Recently we come across cases of the “accredited investor” getting a rough deal with the unsecured bonds of Swiber. What is not known in these cases is whether the “Reverse Inquiry” trick was used as well.
What is a “Reverse Inquiry”?
“A method of initiating issuance of debt securities whereby an investor consults a broker/dealer and then the broker/dealer approaches an issuer with a proposal for a specific security issuance that will meet the investor’s needs. ”
In other words, the customer approaches the broker and makes a request to buy the bonds or other products. Normally, it is the salesperson who will make a pitch at roadshows etc. or telemarketing calls from the banks.
In the case of Swiber Bonds, clients may have heard about the bonds from their bank relationship managers (RM) or from their friends. Then when they approach the banks to inquire about such bonds, the bank usually makes them sign a form to declare that the purchase was done on a reverse inquiry.

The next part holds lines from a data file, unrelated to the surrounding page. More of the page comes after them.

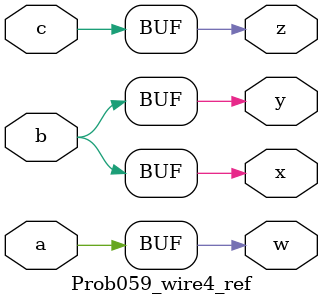
<source format=sv>

module Prob059_wire4_ref (
  input a,
  input b,
  input c,
  output w,
  output x,
  output y,
  output z
);

  assign {w,x,y,z} = {a,b,b,c};

endmodule


</source>
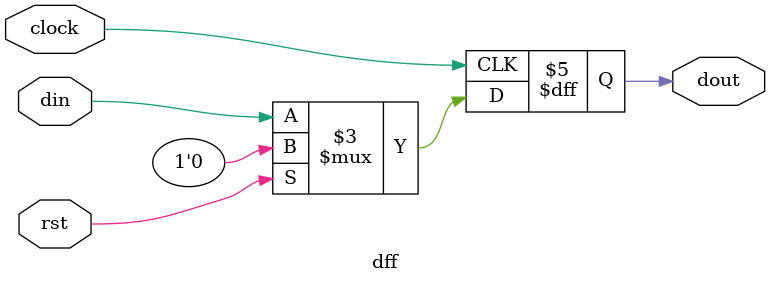
<source format=v>
module dff(input clock, rst, din, output reg dout); 
    always@(posedge clock)
        begin 
            if(rst)
                dout <= 0; 
            else 
                dout <= din; 
        end 
endmodule 
</source>
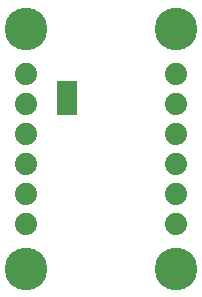
<source format=gbr>
G04 EAGLE Gerber RS-274X export*
G75*
%MOMM*%
%FSLAX34Y34*%
%LPD*%
%INSoldermask Bottom*%
%IPPOS*%
%AMOC8*
5,1,8,0,0,1.08239X$1,22.5*%
G01*
%ADD10C,3.617600*%
%ADD11C,1.879600*%
%ADD12R,1.651000X2.921000*%


D10*
X25400Y25400D03*
X25400Y228600D03*
X152400Y25400D03*
X152400Y228600D03*
D11*
X152400Y63500D03*
X152400Y88900D03*
X152400Y114300D03*
X152400Y139700D03*
X152400Y165100D03*
X152400Y190500D03*
X25400Y190500D03*
X25400Y165100D03*
X25400Y139700D03*
X25400Y114300D03*
X25400Y88900D03*
X25400Y63500D03*
D12*
X60325Y170180D03*
M02*

</source>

The bank’s liability drops to nothing once this form is signed. Not that there was very much consumer protection to begin with. This is Singapore.
What I would like to highlight is that if the bank or other salesperson asks the customer to sign a Reverse Inquiry form when there was no such inquiry from the customer, then that is a breach of the law and the customer should record down the form, the salesperson’s particulars, and make a police report.
Long ago, I did make my one and only reverse inquiry to the bank to buy some technology unit trusts during the first Dot Com Boom. I bought at $3 and did not sell when the units went up to a high of $6.50. I was busy with work and thought the bank RM would advise me to sell. Later, she told me “It was not her job to advise me”. Now I know why.